Segment Start: Exercise text

CTC Isolation with Aptamer-Functionalized

Chitosan nanoparticle surface fabricated by electrospray was modified by polyethylene glycol and a DNA aptamer for a specific capture of viable rare CTCs from artificial white blood cell samples. Furthermore, an in situ culture strategy has been proposed (Fig. 1). This work provides a promising strategy for viable isolation and purification of rare CTCs and it has great potential for achieving clinical validity.

Figure 1. Scheme of the chitosan nanoparticle substrate for rare number CTC isolation from non-target cells followed by the optimized in situ culture of captured cells. (Sun, 2015)

Segment End: Exercise text
Segment Start: Data provided

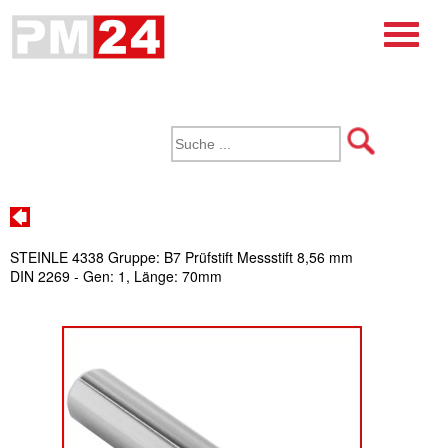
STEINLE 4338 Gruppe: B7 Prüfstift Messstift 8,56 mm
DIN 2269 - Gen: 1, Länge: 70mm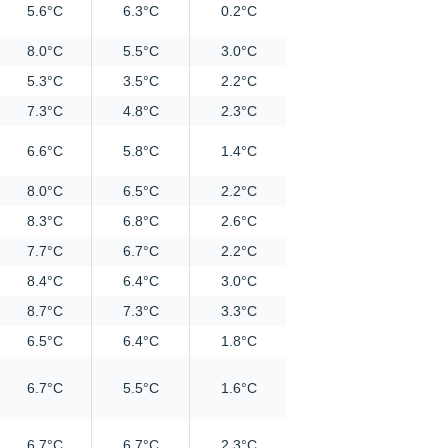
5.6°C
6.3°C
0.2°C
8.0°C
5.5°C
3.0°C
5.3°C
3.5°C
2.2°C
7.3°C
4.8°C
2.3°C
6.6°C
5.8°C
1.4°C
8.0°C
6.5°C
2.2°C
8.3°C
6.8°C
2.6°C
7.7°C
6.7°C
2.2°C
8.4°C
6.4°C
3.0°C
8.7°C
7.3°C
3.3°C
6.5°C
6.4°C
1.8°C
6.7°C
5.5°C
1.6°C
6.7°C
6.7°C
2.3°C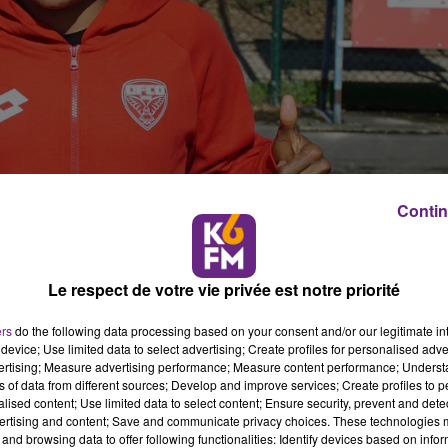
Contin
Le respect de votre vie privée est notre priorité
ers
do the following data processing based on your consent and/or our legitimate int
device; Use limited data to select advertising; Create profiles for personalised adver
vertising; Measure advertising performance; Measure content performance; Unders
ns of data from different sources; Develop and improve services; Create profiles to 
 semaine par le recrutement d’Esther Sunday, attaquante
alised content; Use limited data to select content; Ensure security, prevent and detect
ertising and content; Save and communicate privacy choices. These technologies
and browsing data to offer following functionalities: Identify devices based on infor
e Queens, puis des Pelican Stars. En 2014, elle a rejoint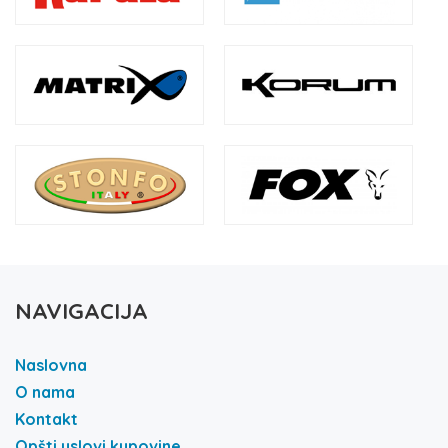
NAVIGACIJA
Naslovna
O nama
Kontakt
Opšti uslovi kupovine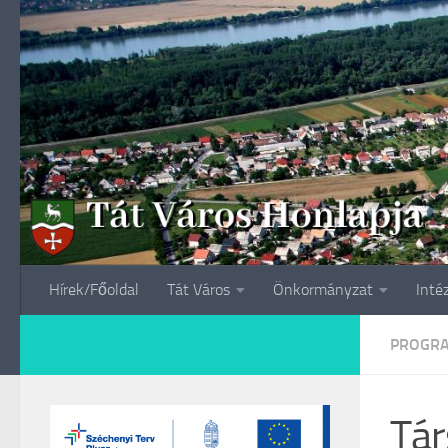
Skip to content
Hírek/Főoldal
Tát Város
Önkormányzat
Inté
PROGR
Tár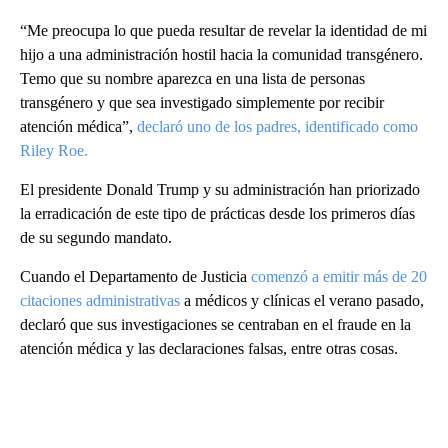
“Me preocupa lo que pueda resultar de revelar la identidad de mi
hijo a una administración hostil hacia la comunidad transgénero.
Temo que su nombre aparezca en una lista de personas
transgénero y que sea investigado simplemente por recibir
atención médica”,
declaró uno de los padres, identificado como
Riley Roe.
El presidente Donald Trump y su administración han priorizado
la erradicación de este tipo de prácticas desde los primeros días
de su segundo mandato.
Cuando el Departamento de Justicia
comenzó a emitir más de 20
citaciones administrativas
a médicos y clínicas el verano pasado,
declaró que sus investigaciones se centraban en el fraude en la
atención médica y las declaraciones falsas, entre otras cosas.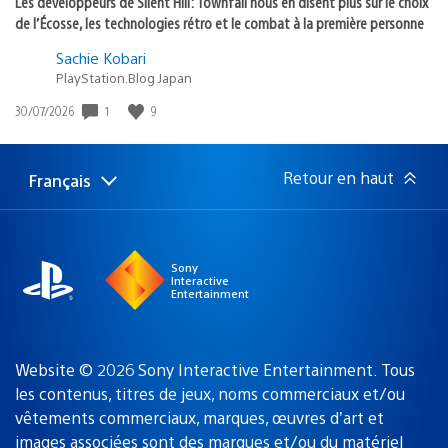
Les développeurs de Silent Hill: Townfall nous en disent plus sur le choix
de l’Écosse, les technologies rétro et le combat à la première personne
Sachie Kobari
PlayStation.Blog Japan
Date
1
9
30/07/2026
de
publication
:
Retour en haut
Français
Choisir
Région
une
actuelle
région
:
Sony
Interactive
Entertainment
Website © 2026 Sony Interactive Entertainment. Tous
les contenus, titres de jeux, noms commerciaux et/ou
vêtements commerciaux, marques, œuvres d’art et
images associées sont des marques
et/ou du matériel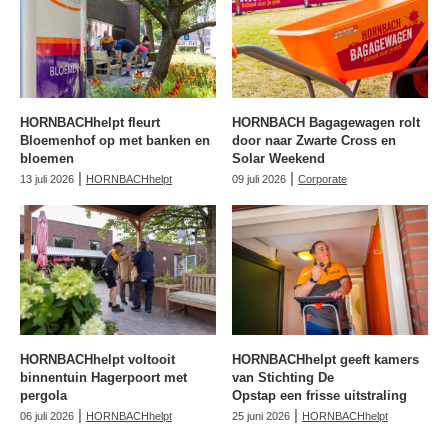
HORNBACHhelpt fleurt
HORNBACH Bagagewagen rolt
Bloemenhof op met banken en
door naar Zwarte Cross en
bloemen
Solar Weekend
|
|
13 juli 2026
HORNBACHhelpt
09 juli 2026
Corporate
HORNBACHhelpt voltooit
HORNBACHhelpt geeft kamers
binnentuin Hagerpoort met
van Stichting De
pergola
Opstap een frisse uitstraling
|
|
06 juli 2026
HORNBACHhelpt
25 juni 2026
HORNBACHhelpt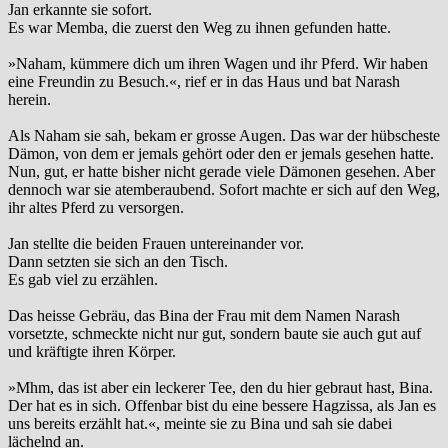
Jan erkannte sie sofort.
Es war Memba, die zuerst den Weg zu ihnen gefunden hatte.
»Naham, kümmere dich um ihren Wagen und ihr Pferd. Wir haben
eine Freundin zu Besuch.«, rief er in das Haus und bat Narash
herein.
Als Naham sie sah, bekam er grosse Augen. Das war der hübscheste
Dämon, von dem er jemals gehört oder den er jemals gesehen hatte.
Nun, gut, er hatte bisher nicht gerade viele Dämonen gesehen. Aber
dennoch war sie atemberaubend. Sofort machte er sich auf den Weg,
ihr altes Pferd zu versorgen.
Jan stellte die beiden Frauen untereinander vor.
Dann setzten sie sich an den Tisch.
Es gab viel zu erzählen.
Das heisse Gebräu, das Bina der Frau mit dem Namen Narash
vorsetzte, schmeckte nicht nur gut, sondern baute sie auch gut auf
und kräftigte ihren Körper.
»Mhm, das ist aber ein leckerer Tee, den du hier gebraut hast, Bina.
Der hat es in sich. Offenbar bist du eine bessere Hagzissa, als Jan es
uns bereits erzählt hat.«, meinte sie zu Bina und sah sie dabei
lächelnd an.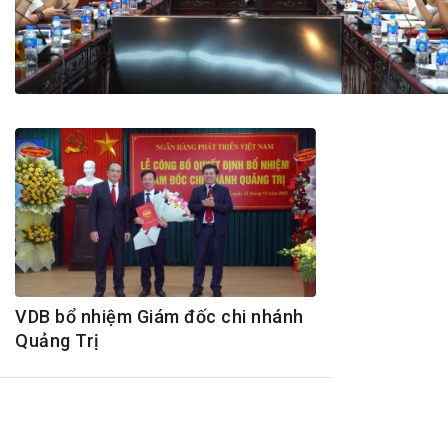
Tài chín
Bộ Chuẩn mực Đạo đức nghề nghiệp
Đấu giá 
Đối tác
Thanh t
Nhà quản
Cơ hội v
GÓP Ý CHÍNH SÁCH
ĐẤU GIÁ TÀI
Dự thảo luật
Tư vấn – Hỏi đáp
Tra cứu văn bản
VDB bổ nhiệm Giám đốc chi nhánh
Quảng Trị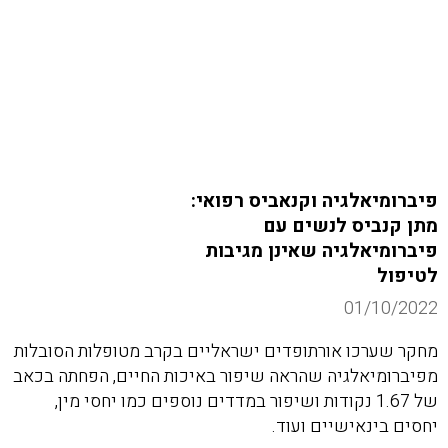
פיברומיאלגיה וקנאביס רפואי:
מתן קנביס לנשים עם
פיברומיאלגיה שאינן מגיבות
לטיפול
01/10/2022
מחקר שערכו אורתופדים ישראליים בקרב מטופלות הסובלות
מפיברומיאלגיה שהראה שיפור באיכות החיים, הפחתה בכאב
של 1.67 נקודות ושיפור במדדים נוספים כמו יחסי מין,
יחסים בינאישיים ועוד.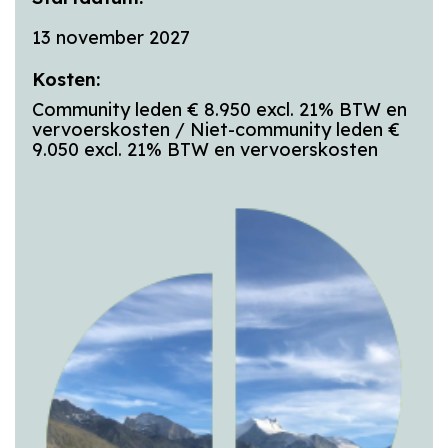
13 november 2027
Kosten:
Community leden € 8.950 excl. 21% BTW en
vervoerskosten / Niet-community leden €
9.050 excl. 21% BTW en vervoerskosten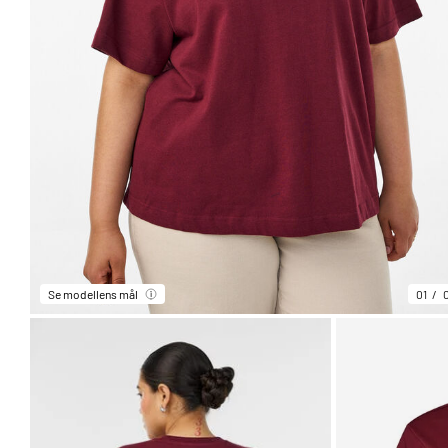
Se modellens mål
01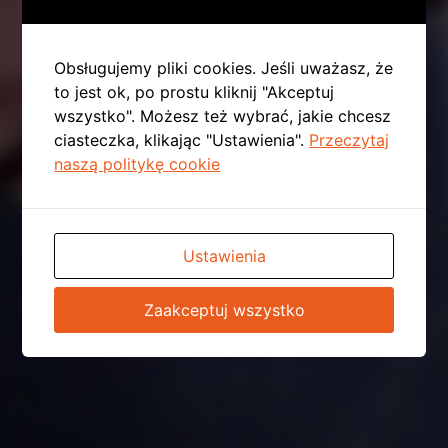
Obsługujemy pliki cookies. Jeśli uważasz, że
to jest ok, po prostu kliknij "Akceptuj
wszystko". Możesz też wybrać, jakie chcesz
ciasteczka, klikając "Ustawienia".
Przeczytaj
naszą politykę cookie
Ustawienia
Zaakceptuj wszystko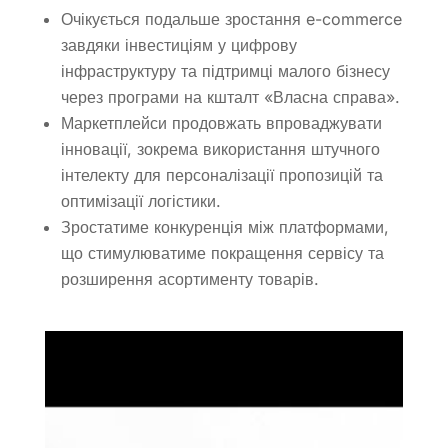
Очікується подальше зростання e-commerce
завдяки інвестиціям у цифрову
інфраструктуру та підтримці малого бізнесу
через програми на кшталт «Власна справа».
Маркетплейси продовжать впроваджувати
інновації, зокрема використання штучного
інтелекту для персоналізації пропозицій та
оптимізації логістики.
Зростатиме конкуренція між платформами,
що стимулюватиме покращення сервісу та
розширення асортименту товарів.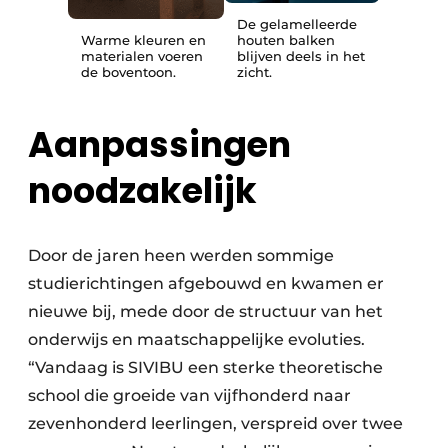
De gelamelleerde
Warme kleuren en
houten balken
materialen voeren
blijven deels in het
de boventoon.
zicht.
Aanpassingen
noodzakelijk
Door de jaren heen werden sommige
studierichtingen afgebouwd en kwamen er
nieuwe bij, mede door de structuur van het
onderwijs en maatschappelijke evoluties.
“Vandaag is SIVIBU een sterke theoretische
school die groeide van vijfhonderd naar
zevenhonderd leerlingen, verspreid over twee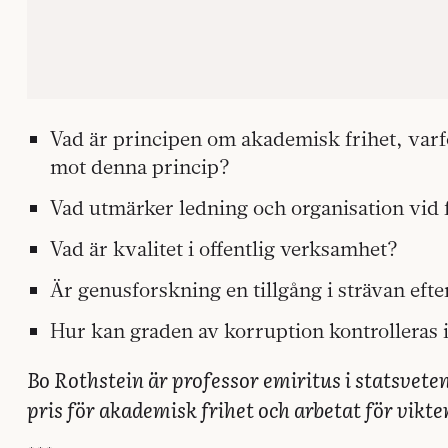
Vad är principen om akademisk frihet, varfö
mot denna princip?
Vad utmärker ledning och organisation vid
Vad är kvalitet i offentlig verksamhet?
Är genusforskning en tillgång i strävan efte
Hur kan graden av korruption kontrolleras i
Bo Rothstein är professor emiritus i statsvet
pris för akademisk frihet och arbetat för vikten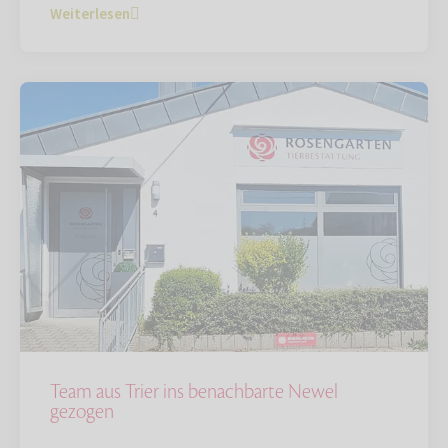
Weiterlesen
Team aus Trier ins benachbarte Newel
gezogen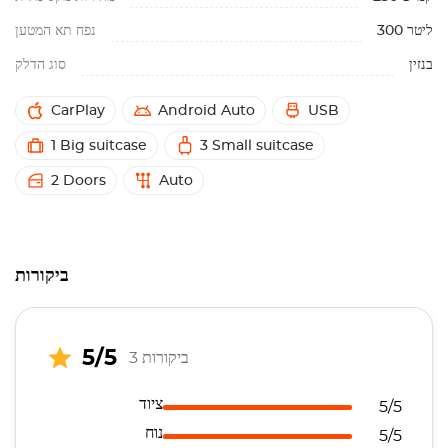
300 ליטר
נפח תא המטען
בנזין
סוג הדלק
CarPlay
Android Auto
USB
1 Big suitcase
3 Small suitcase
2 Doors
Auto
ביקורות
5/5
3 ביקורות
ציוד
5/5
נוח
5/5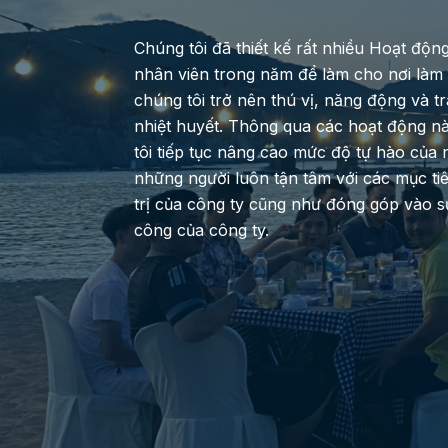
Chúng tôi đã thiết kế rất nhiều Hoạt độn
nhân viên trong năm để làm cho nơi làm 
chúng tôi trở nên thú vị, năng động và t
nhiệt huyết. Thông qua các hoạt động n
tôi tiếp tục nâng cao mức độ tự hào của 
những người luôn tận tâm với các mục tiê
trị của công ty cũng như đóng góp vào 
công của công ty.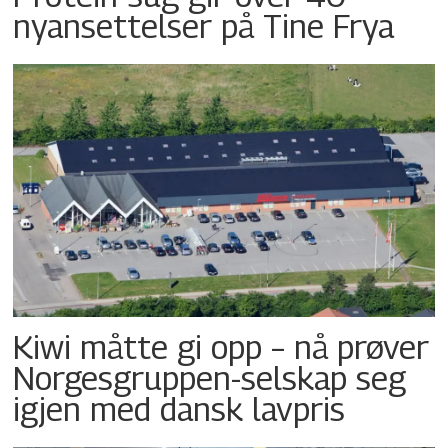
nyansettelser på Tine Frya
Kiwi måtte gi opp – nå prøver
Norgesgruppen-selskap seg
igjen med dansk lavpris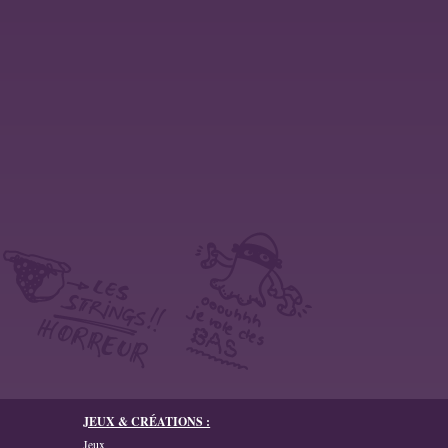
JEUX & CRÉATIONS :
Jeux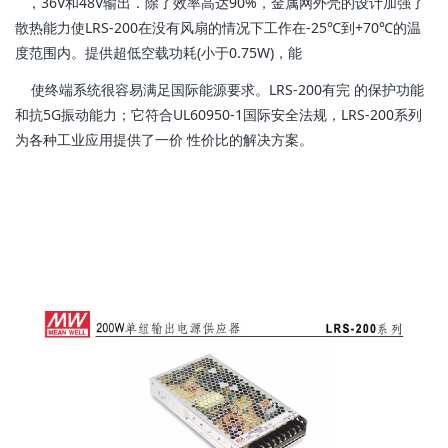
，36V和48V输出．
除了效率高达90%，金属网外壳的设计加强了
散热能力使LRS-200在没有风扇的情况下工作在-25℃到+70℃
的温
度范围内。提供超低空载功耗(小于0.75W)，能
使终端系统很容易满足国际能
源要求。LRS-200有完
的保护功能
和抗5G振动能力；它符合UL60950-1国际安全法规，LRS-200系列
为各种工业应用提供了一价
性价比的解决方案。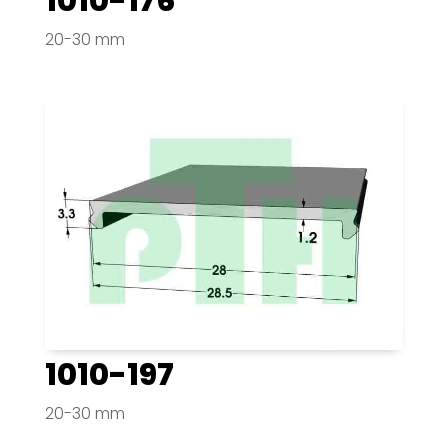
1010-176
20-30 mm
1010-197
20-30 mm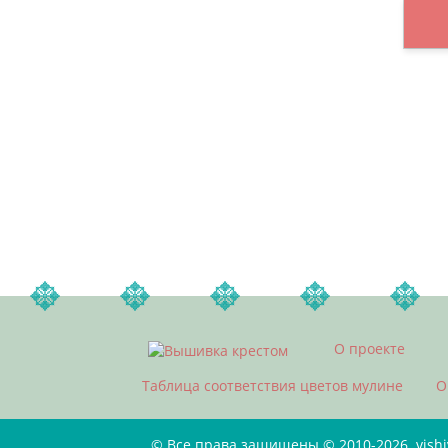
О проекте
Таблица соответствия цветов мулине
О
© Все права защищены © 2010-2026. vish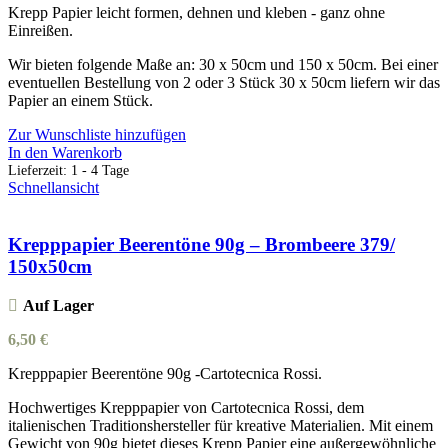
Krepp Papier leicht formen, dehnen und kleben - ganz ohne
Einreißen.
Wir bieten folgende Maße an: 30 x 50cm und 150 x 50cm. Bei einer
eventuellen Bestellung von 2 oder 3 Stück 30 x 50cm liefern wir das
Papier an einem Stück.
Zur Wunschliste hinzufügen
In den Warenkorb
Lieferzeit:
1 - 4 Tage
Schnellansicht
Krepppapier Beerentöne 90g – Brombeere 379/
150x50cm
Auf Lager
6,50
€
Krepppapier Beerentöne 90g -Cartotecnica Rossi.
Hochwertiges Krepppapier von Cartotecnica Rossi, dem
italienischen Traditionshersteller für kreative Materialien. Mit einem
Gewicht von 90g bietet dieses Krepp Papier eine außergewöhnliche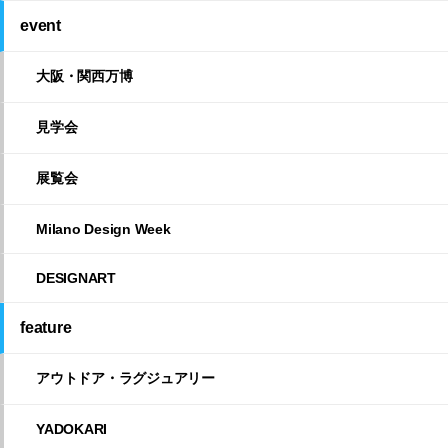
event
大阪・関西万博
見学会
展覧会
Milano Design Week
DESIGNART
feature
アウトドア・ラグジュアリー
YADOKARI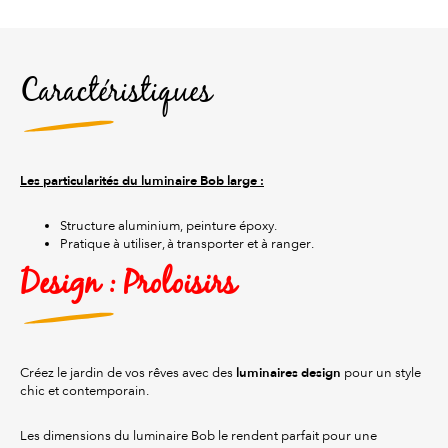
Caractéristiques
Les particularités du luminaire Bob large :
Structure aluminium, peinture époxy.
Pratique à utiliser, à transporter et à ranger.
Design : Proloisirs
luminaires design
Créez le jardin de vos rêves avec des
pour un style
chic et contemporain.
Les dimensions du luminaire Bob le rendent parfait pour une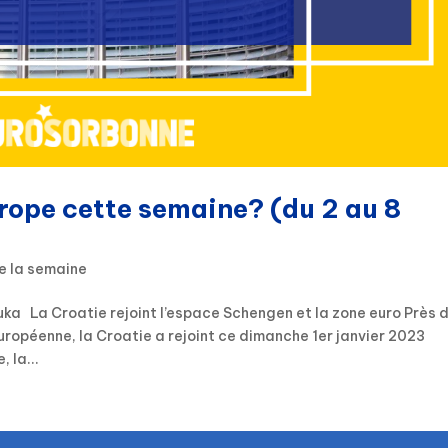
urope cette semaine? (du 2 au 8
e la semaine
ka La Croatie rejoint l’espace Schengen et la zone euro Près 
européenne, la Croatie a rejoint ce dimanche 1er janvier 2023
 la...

Segment End: Data provided

### Exercise set
1. According to the text on CTC isolation, by what method was the chitosan nanoparticle surface fabricated?
2. Repeat the part of the CTC isolation text starting with "CTC Isolation with" and going on through "cells. (Sun, 2015)".

### Task-by-task results
1. By electrospray.

2.
CTC Isolation with Aptamer-Functionalized

Chitosan nanoparticle surface fabricated by electrospray was modified by polyethylene glycol and a DNA aptamer for a specific capture of viable rare CTCs from artificial white blood cell samples. Furthermore, an in situ culture strategy has been proposed (Fig. 1). This work provides a promising strategy for viable isolation and purification of rare CTCs and it has great potential for achieving clinical validity.

Figure 1. Scheme of the chitosan nanoparticle substrate for rare number CTC isolation from non-target cells followed by the optimized in situ culture of captured cells. (Sun, 2015)